Rosehip syrup

This is our amazing healthier than healthy rosehip syrup made with rice syrup. Not a bag of sugar in sight! Packed with natural Vitamin C to ward off winter colds and what a colour!

Very excited to be making healthier alternatives to the usual sugar-laden jams, syrups and chutneys.

Rosehip syrup

IMG_0715Take a teaspoon of the syrup a day for a wonderful natural burst of Vitamin C.


  • 375g Rose Hips (de-stalked and minced or chopped up very, very fine)
  • 1.6 ltr boiling water
  • 50g rice syrup


  1. Put the rosehips in a big pan with 1.3 ltrs of boiling water.
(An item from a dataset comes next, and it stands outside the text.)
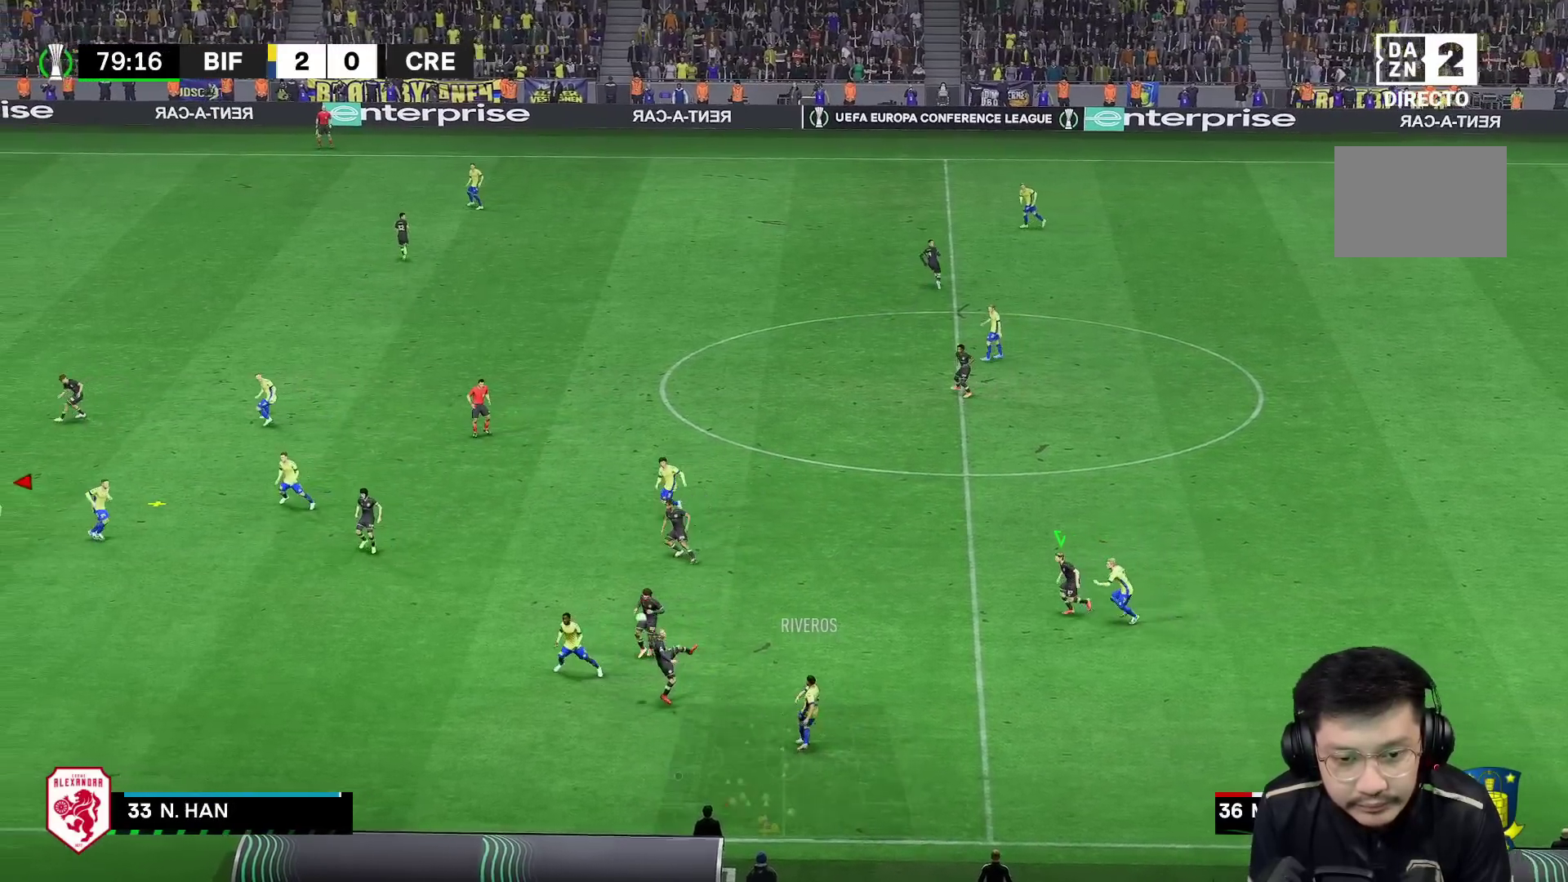
{"buttons": [], "left_stick": "right", "right_stick": "center", "events": [[217, "left_stick", "center"], [250, "R1", "up"], [333, "R2", "up"], [417, "left_stick", "right"]]}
Bring back to the boil and then take off the heat and leave to cool for 15 minutes.
  2. Strain through a muslin cloth/jam straining bag into a clean pan. You’ll be left with a whole load of bits in the cloth.
  3. Put the bits back in the old pan and add the remaining 300ml of boiling water. As before, bring back to the boil and then take off the heat and leave to cool for 15 minutes.
  4. Strain this lot through the cloth into the clean pan with the rest of the liquid.
  5. Bring the liquid to the boil and reduce down to around 350ml (takes longer than you think!).
  6. Stir in 50g rice syrup until dissolved.
  7. Bottle in clean, sterilised containers.

Notes: You can also freeze this syrup to last you through the winter months.